Pseudoscience Friday – The DA swallows Food Babe’s babble

downloadIt’s taken less than a week for dedicated time-wasting to begin, for some members of the Democratic Alliance in the Eastern Cape. Soon, they’ll bring this time-wasting to Parliament, if we are to trust this DA statement telling us that MP Annette Steyn will take questions on the issue of Sasko (and others) adding ADA to their bread to the relevant Minister.

Briefly, for context: ADA (Azodicarbonamide) is a chemical used in bread production (as well as in the production of yoga mats, among other things), and ADA is legal for use in quantities smaller than 45 parts per million. It helps with both bleaching of bread, and giving it a lighter and fluffier texture.

And, says the Eastern Cape DA,

according to the World Health Organisation ADA is known to cause respiratory problems such as asthma, allergies and skin problems. Scientists are of the opinion that ADA has the potential of causing cancer.

Furthermore, the

people most affected by this potential health risk are the poor people of the Eastern Cape who do not have access to information about ADA. They are the very people who need the most protection from questionable foodstuffs that could compromise their already precarious health status.

The fact that something is a legal additive doesn’t mean it’s safe, of course. However, the fact that a chemical can be dangerous under certain circumstances does not mean that it’s unsafe under other conditions – for example, in the production of bread. As this superb Guardian article reminds us, it’s the dose that makes the poison.
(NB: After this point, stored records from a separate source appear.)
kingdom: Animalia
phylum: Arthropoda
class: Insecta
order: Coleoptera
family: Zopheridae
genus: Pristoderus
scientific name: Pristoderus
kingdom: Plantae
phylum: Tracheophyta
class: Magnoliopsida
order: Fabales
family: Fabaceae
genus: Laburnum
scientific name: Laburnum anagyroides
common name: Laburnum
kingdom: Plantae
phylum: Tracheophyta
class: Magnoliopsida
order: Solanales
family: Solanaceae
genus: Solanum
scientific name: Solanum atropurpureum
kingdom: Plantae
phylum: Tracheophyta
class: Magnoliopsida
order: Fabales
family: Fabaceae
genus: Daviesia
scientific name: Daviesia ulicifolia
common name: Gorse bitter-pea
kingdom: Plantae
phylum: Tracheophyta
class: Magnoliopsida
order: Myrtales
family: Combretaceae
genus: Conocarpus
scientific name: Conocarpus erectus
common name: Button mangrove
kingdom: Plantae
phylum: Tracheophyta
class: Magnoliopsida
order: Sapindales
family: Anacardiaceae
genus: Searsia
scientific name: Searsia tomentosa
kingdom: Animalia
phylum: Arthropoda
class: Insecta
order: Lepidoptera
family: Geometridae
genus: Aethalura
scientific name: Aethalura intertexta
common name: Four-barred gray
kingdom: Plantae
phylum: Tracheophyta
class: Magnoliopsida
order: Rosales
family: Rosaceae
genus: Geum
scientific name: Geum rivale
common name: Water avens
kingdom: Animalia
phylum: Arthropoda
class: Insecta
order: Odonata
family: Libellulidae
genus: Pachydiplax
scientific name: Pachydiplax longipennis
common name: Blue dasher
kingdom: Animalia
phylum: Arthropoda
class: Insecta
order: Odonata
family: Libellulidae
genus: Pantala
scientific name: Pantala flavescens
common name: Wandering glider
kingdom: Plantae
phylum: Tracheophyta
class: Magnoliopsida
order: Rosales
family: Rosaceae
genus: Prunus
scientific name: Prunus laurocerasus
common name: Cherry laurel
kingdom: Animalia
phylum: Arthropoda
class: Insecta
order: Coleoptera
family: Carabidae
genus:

And, the fact that Australia, the UK and some countries in Europe have banned ADA in bread does also not demonstrate that it’s harmful either – it might just be that they have succumbed to the fearmongering propagated by the likes of Vani Hari (the self-styled Food Babe), who is so dedicated to over-reacting to the mention of any chemical in food that I’d not be surprised to see her falling for the Dihydrogen Monoxide panic next.

Vani Hari started a petition that was instrumental in getting Subway to remove ADA from their bread, where she cited the same World Health Organisation (WHO) information quoted above. However, she either didn’t read what the WHO said, or she’s happy to lie in service of fearmongering. The DA also don’t seem to have read the WHO report, which says (my emphasis):

Case reports and epidemiological studies in humans have produced abundant evidence that azodicarbonamide can induce asthma, other respiratory symptoms, and skin sensitization in exposed workers.

In other words, factory workers – working with large quantities of ADA – could be at risk. This has zero relevance to 45 parts per million (or less) in bread. Steve Novella addresses this misrepresentation of scientific evidence, alongside other examples, in a superb blog post on Vani Hari’s Subway petition. (Here’s another by him, on Hari’s concerns regarding DoubleTree Hotels adding “antifreeze” to their cookies.)

Then, as David Gorski points out, there might not be any ADA left in finished bread in any case:

Moreover, azodicarbonamide arguably not even in the final product. According to this article, once flour is wetted with water, reaction with azodicarbonamide with the constituents of flour is rapid. In the experiments described, it only took 30 minutes for all the azodicarbonamide to disappear, with trace amounts left. By 45 minutes, there weren’t even trace amounts left.

In other words, what we have here might be worse than simple “chemicals are bad” panic – we’ve might have a homeopathic version of that panic!

Also on the topic of the naturalistic fallacy and pseudoscience, you might want to take a look at this open letter to Woolworths, which manages to combine a moral panic around GMOs with the more sensible point that food should be adequately labelled.

As a friend pointed out on Twitter, it didn’t take long for the food version of Godwin’s Law – namely the invocation of demon Monsanto – to crop up in the comments. But emotion doesn’t resolve scientific queries, and if you want to read a more sober account of what we know and don’t know about GMOs, I’d recommend Grist’s “20 questions” roundup to you.